As he works, Juan explains that there are pores in your teeth that remain open for days after the whitening. Clearly, he considers this a fun fact, but you are so creeped out that you start to sweat profusely. It reminds you of those tumors that have teeth, and you find yourself wondering if tumor teeth also have pores. You try to stay cool but you are starting to gag a little on your tongue guard. You are hoping this is almost over.
It’s not until Juan turns off the lights and sets a timer that you realize that the prep he’s been performing for the last 45 minutes doesn’t even count toward the treatment time, which you know to be one full hour. You try not to panic. You take deep breaths through your nose and set about learning how to swallow in your new nightmare world. Every five minutes, when Juan asks how you’re doing, you issue a strangled gurgle and give him the thumbs-up sign, which makes you feel like a douchebag.

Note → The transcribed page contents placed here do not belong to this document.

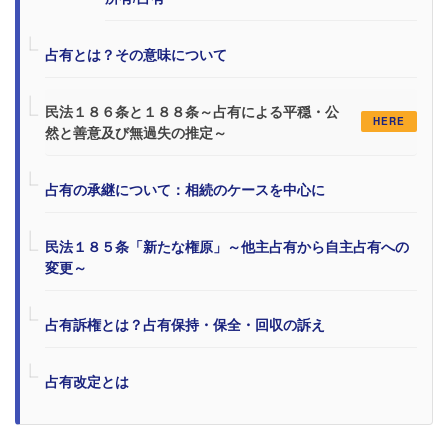
占有とは？その意味について
民法１８６条と１８８条～占有による平穏・公
HERE
然と善意及び無過失の推定～
占有の承継について：相続のケースを中心に
民法１８５条「新たな権原」～他主占有から自主占有への
変更～
占有訴権とは？占有保持・保全・回収の訴え
占有改定とは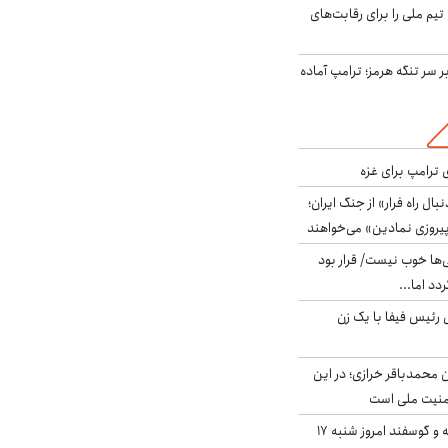
تیم ملی را برای رقابت‌های
ر سر تنگه هرمز؛ ترامپ آماده
 ترامپ برای غزه
بال راه فرار» از جنگ ایران؛
یروزی نمادین» می‌خواهند
ی‌ها خوب نیست/ قرار بود
دد اما...
 رئیس فیفا با یک زن
ن محمدباقر خرازی؛ در این
منیت ملی است
قیمت گوشت گوساله و گوسفند امروز شنبه ۱۷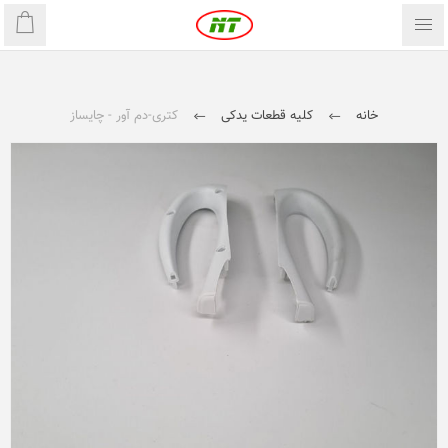
خانه
کلیه قطعات یدکی
کتری-دم آور - چایساز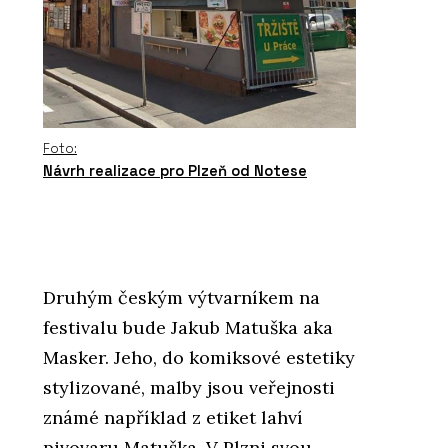
Foto:
Návrh realizace pro Plzeň od Notese
Druhým českým výtvarníkem na
festivalu bude Jakub Matuška aka
Masker. Jeho, do komiksové estetiky
stylizované, malby jsou veřejnosti
známé například z etiket lahví
pivovaru Matuška. V Plzni svou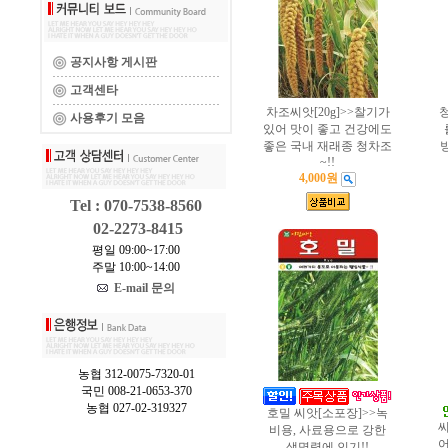
공지사항 게시판
고객센타
차조씨앗[20g]>>찰기가
청
사용후기 모음
있어 맛이 좋고 건강에도
좋은 국내 재래종 청차조
~!!
4,000원
Tel : 070-7538-8560
02-2273-8415
평일 09:00~17:00
주말 10:00~14:00
E-mail 문의
농협 312-0075-7320-01
국민 008-21-0653-370
농협 027-02-319327
호밀 씨앗[소포장]>>녹
씨
비용, 사료용으로 강한
어
생명력에 인기!!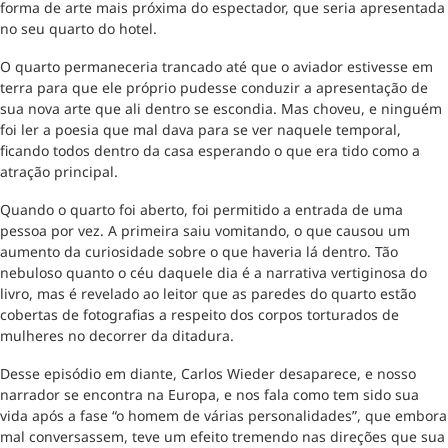
forma de arte mais próxima do espectador, que seria apresentada
no seu quarto do hotel.
O quarto permaneceria trancado até que o aviador estivesse em
terra para que ele próprio pudesse conduzir a apresentação de
sua nova arte que ali dentro se escondia. Mas choveu, e ninguém
foi ler a poesia que mal dava para se ver naquele temporal,
ficando todos dentro da casa esperando o que era tido como a
atração principal.
Quando o quarto foi aberto, foi permitido a entrada de uma
pessoa por vez. A primeira saiu vomitando, o que causou um
aumento da curiosidade sobre o que haveria lá dentro. Tão
nebuloso quanto o céu daquele dia é a narrativa vertiginosa do
livro, mas é revelado ao leitor que as paredes do quarto estão
cobertas de fotografias a respeito dos corpos torturados de
mulheres no decorrer da ditadura.
Desse episódio em diante, Carlos Wieder desaparece, e nosso
narrador se encontra na Europa, e nos fala como tem sido sua
vida após a fase “o homem de várias personalidades”, que embora
mal conversassem, teve um efeito tremendo nas direções que sua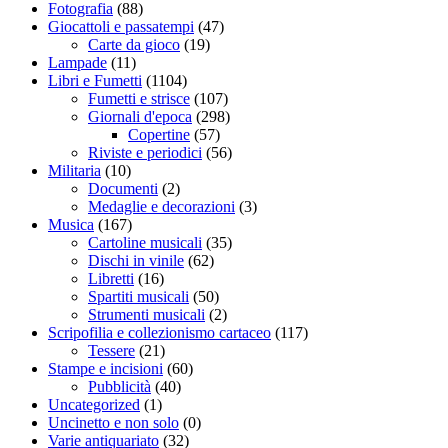
Fotografia
(88)
Giocattoli e passatempi
(47)
Carte da gioco
(19)
Lampade
(11)
Libri e Fumetti
(1104)
Fumetti e strisce
(107)
Giornali d'epoca
(298)
Copertine
(57)
Riviste e periodici
(56)
Militaria
(10)
Documenti
(2)
Medaglie e decorazioni
(3)
Musica
(167)
Cartoline musicali
(35)
Dischi in vinile
(62)
Libretti
(16)
Spartiti musicali
(50)
Strumenti musicali
(2)
Scripofilia e collezionismo cartaceo
(117)
Tessere
(21)
Stampe e incisioni
(60)
Pubblicità
(40)
Uncategorized
(1)
Uncinetto e non solo
(0)
Varie antiquariato
(32)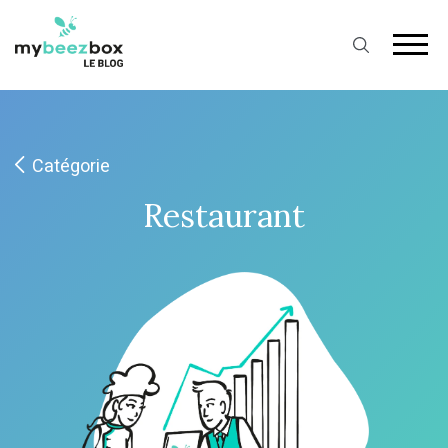
Catégorie
Restaurant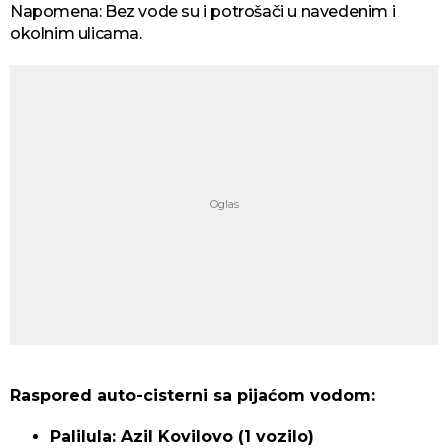
Napomena: Bez vode su i potrošači u navedenim i
okolnim ulicama.
Raspored auto-cisterni sa pijaćom vodom:
Palilula: Azil Kovilovo (1 vozilo)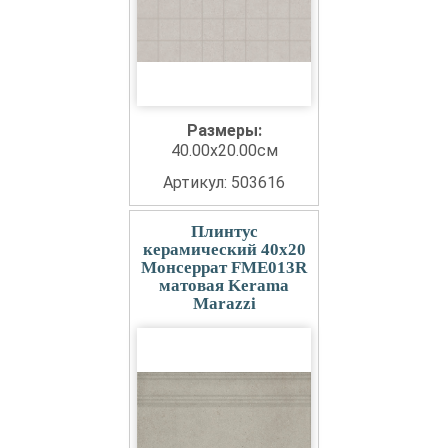
Размеры:
40.00x20.00см
Артикул: 503616
Плинтус
керамический 40x20
Монсеррат FME013R
матовая Kerama
Marazzi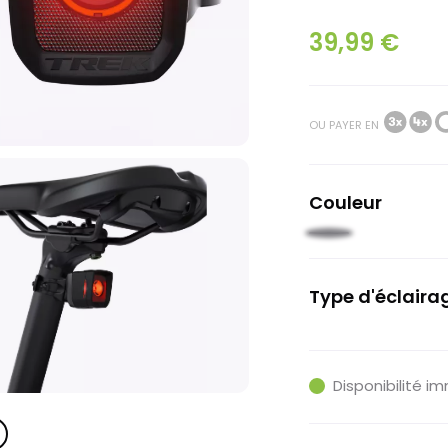
39,99 €
OU PAYER EN
Couleur
Noir
Type d'éclaira
Arrière
Disponibilité i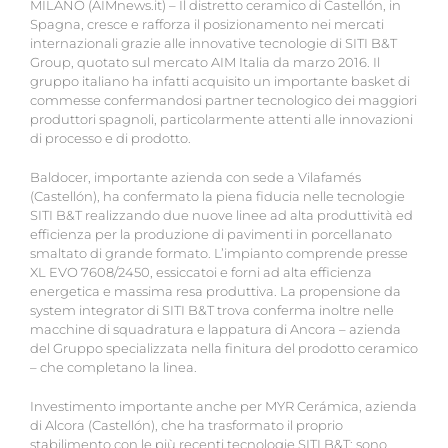
MILANO (AIMnews.it) – Il distretto ceramico di Castellón, in
Spagna, cresce e rafforza il posizionamento nei mercati
internazionali grazie alle innovative tecnologie di SITI B&T
Group, quotato sul mercato AIM Italia da marzo 2016. Il
gruppo italiano ha infatti acquisito un importante basket di
commesse confermandosi partner tecnologico dei maggiori
produttori spagnoli, particolarmente attenti alle innovazioni
di processo e di prodotto.
Baldocer, importante azienda con sede a Vilafamés
(Castellón), ha confermato la piena fiducia nelle tecnologie
SITI B&T realizzando due nuove linee ad alta produttività ed
efficienza per la produzione di pavimenti in porcellanato
smaltato di grande formato. L’impianto comprende presse
XL EVO 7608/2450, essiccatoi e forni ad alta efficienza
energetica e massima resa produttiva. La propensione da
system integrator di SITI B&T trova conferma inoltre nelle
macchine di squadratura e lappatura di Ancora – azienda
del Gruppo specializzata nella finitura del prodotto ceramico
– che completano la linea.
Investimento importante anche per MYR Cerámica, azienda
di Alcora (Castellón), che ha trasformato il proprio
stabilimento con le più recenti tecnologie SITI B&T: sono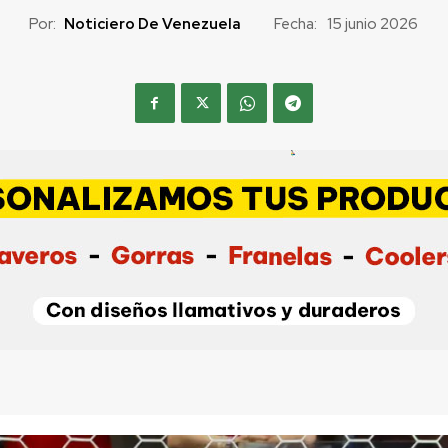
Por:
Noticiero De Venezuela
Fecha:
15 junio 2026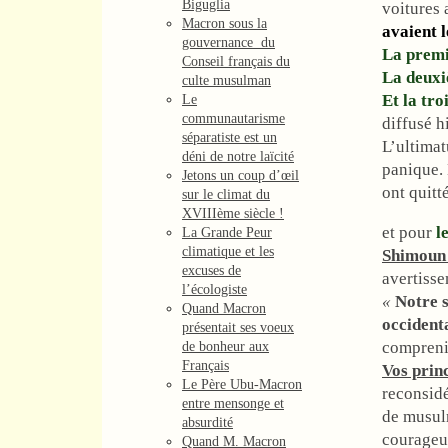
Biguglia
voitures 
Macron sous la
avaient l
gouvernance du
La premiè
Conseil français du
La deuxi
culte musulman
Et la tro
Le
communautarisme
diffusé h
séparatiste est un
L’ultimat
déni de notre laïcité
panique. 
Jetons un coup d’œil
ont quitt
sur le climat du
XVIIIème siècle !
et pour
l
La Grande Peur
climatique et les
Shimoun
excuses de
avertiss
l’écologiste
«
Notre s
Quand Macron
occidenta
présentait ses voeux
compreni
de bonheur aux
Français
Vos prin
Le Père Ubu-Macron
reconsidé
entre mensonge et
de musulm
absurdité
courageus
Quand M. Macron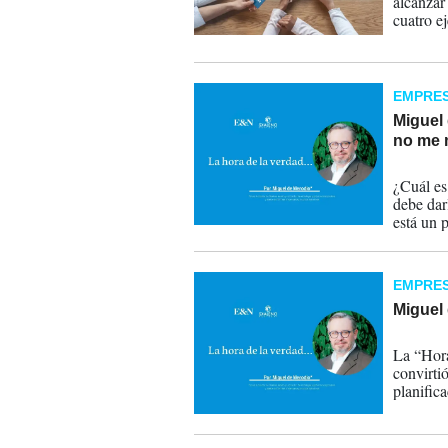
alcanzar
cuatro ej
EMPRE
Miguel 
no me 
21-03-
¿Cuál es
debe dar
está un p
EMPRE
Miguel 
18-01-
La “Hora
convirti
planific
transform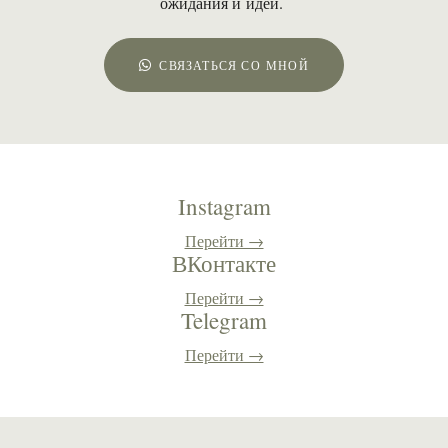
ожидания и идеи.
СВЯЗАТЬСЯ СО МНОЙ
Instagram
Перейти →
ВКонтакте
Перейти →
Telegram
Перейти →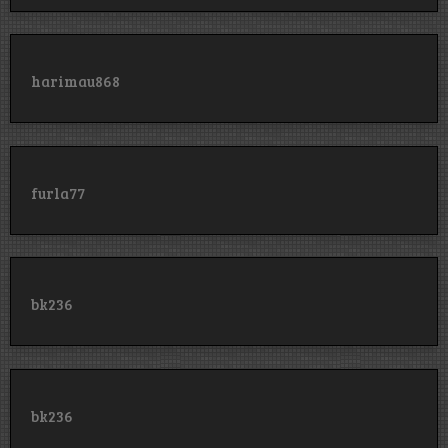
harimau868
furla77
bk236
bk236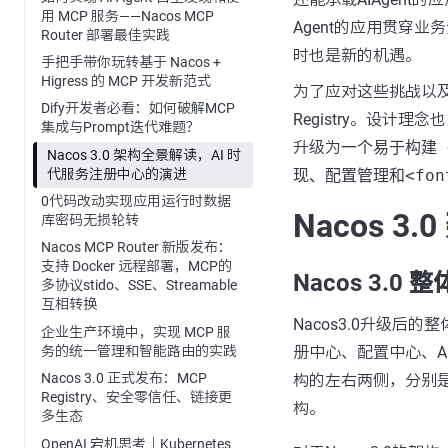
用 MCP 服务——Nacos MCP
Agent的应用贯穿业
Router 部署最佳实践
时也是新的机遇。
手把手带你玩转基于 Nacos +
Higress 的 MCP 开发新范式
为了应对这些挑战以及
Dify开发者必看：如何破解MCP
Registry。设计理
集成与Prompt迭代难题？
升级为
一个易于构建 <f
Nacos 3.0 架构全景解读，AI 时
代服务注册中心的演进
现、配置管理和<font 
0代码改动实现应用运行时数据
Nacos 3.
库密码无损轮转
Nacos MCP Router 新版发布：
支持 Docker 远程部署，MCP的
Nacos 3.0
多协议stido、SSE、Streamable
互相转换
Nacos3.0升级
企业生产环境中，实现 MCP 服
务的统一管理和智能路由的实践
册中心、配置中心、AI
Nacos 3.0 正式发布：MCP
构的左右两侧，分别是N
Registry、安全零信任、链接更
构。
多生态
OpenAI 宕机思考｜Kubernetes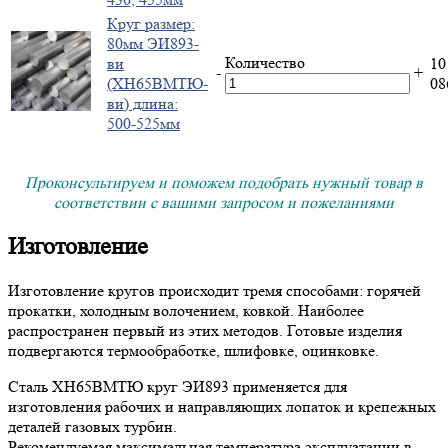
Круг размер:
80мм ЭИ893-
Количество
ви
10
-
+
(ХН65ВМТЮ-
0
ви) длина:
500-525мм
Проконсультируем и поможем подобрать нужный товар в
соответствии с вашими запросом и пожеланиями
Изготовление
Изготовление кругов происходит тремя способами: горячей
прокатки, холодным волочением, ковкой. Наиболее
распространен первый из этих методов. Готовые изделия
подвергаются термообработке, шлифовке, оцинковке.
Сталь ХН65ВМТЮ круг ЭИ893 применяется для
изготовления рабочих и направляющих лопаток и крепежных
деталей газовых турбин.
Рекомендуемая максимальная температура эксплуатации в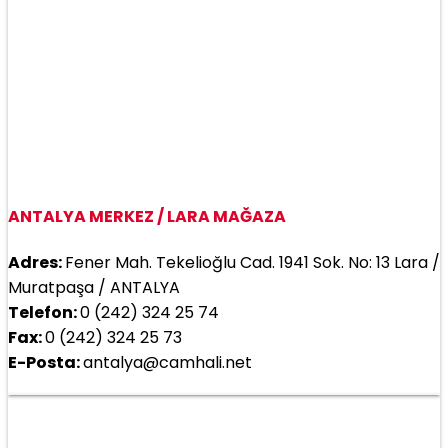
ANTALYA MERKEZ / LARA MAĞAZA
Adres:
Fener Mah. Tekelioğlu Cad. 1941 Sok. No: 13 Lara /
Muratpaşa / ANTALYA
Telefon:
0 (242) 324 25 74
Fax:
0 (242) 324 25 73
E-Posta:
antalya@camhali.net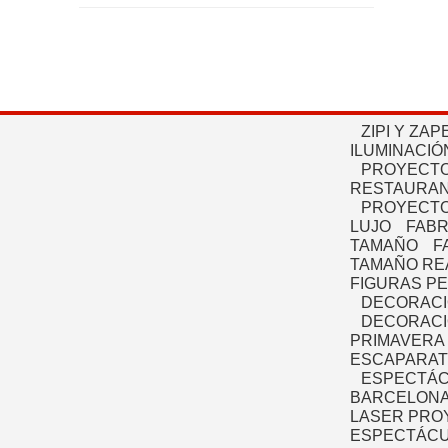
ZIPI Y ZAP
ILUMINACIÓ
PROYECTO
RESTAURAN
PROYECTO
LUJO
FABR
TAMAÑO
F
TAMAÑO RE
FIGURAS P
DECORACI
DECORACI
PRIMAVERA
ESCAPARAT
ESPECTÁC
BARCELONA
LASER PRO
ESPECTÁCU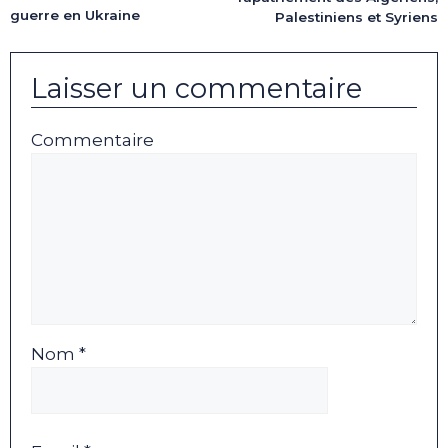
guerre en Ukraine
Palestiniens et Syriens
Laisser un commentaire
Commentaire
Nom *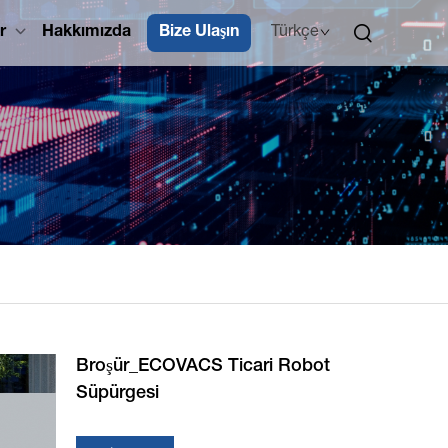
r
Hakkımızda
Bize Ulaşın
Türkçe
Broşür_ECOVACS Ticari Robot
Süpürgesi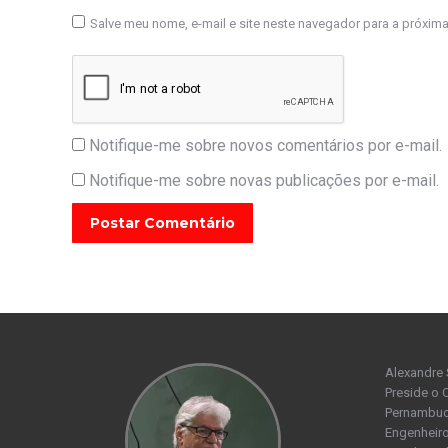
Salve meu nome, e-mail e site neste navegador para a próxim
Notifique-me sobre novos comentários por e-mail.
Notifique-me sobre novas publicações por e-mail.
Postar Comentário
Alexandre 
Preside o 
Pernambuco
Engenheiro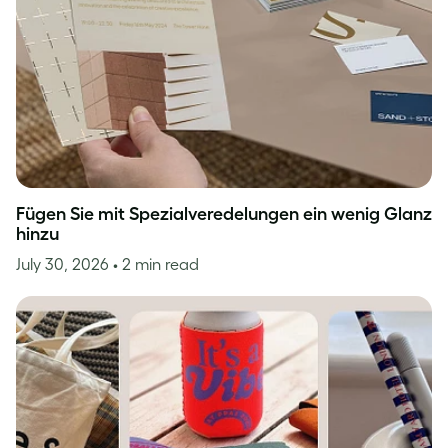
Fügen Sie mit Spezialveredelungen ein wenig Glanz
hinzu
July 30, 2026
• 2 min read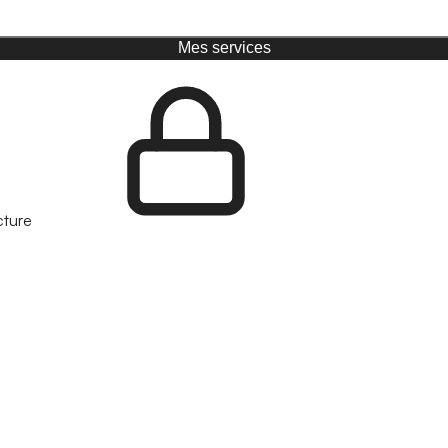
Mes services
cture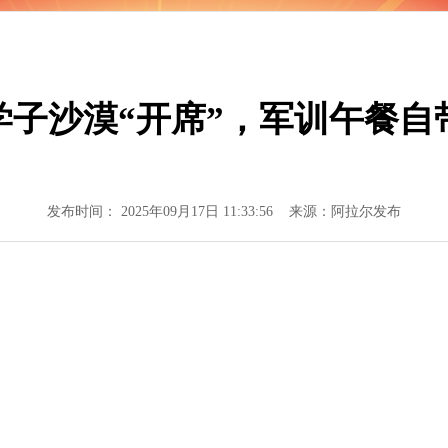
子沙漠“开席”，军训午餐自
发布时间： 2025年09月17日 11:33:56 来源：阿拉尔发布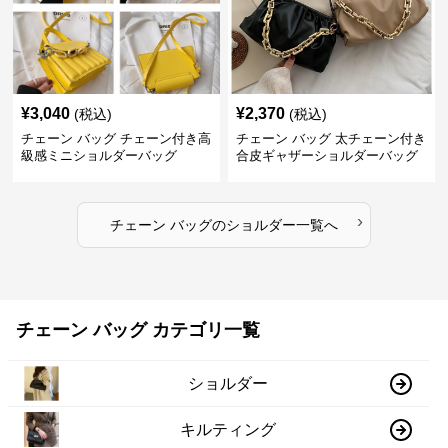
¥
3,040
¥
2,370
(税込)
(税込)
チェーン バッグ チェーン付き高
チェーン バッグ 太チェーン付き
級感ミニショルダーバッグ
合皮ギャザーショルダーバッグ
›
チェーン バッグ
の
ショルダー
一覧へ
チェーン バッグ カテゴリ一覧
ショルダー
キルティング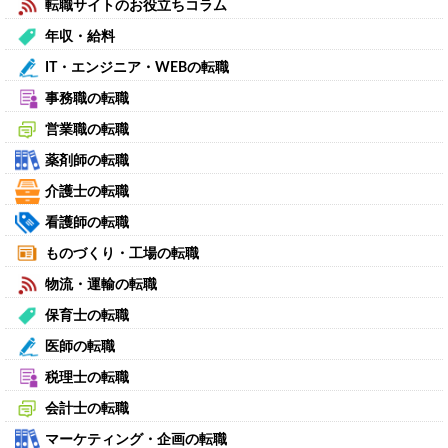
転職サイトのお役立ちコラム
年収・給料
IT・エンジニア・WEBの転職
事務職の転職
営業職の転職
薬剤師の転職
介護士の転職
看護師の転職
ものづくり・工場の転職
物流・運輸の転職
保育士の転職
医師の転職
税理士の転職
会計士の転職
マーケティング・企画の転職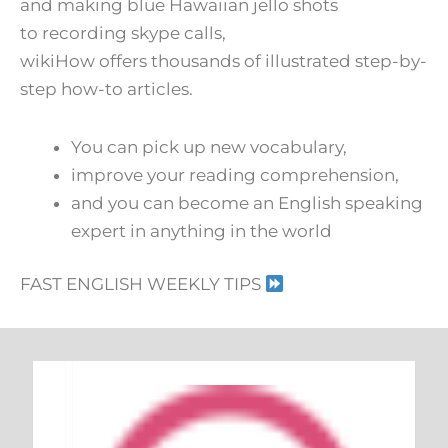
and making blue Hawaiian jello shots
to recording skype calls,
wikiHow offers thousands of illustrated step-by-
step how-to articles.
You can pick up new vocabulary,
improve your reading comprehension,
and you can become an English speaking
expert in anything in the world
FAST ENGLISH WEEKLY TIPS
Keresés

You try to focus on the soundtrack to distract yourself, which is a mistake. When that god awful song Jewel wrote when she lived in her car is followed by “Baby, Baby” by Amy Grant, you start to wonder how much, exactly, you must hate yourself to have paid hundreds of dollars to have someone do this to you. You reflect on why you couldn’t have been born into a society where yellow teeth are beautiful. You think about how, for the rest of your life, you will subsist on vodka and saltine crackers so you never find yourself in the terrible position of having stained teeth ever again.
When you finally stagger out to the street, you start to feel a strange pain deep in your teeth. It is ancient and ugly. You realize that heaping tablespoons of drool are pouring forth from your mouth, and that your plan to do a little xmas shopping is absolutely out of the question. As you hail a cab, you understand all at once why cats go off on their own to die.
The pain caused by professional whitening is very specific. It is a scary kind of pain, even though you know it is a normal side effect from a cosmetic procedure. It is sort of like if someone scratched a thousand chalkboards into your ears while running an icy finger up and down your spinal column—but in your teeth.
And y’all, if that last bit sounds sort of trippy—and I’m just going to drop the second person because I just can’t think that hard right now—it’s because I’m high as balls due to spending the better part of the afternoon and evening taking double the recommended dosage of Vicodin. About two hours after my appointment, when my teeth starting throbbing with some kind of alien pulse, I took my dentist up on her offer for something “to take the edge off.” When she mentioned it in the office, I was like, “Nah, that’s fine.” About two hours later I was on the phone, like, where are my pills PLEASEJESUSGIVEMETHEFUCKINGPILLS.
Thus, I have spent the last five hours lying on my bed in a narcotic haze like something out of Requiem for a Dream, coming to every half hour or so in a growing pool of drool and a progressive state of undress. And while I think I've had a couple of low-grade hallucinations, I’m pretty sure my teeth actually glow in the dark now.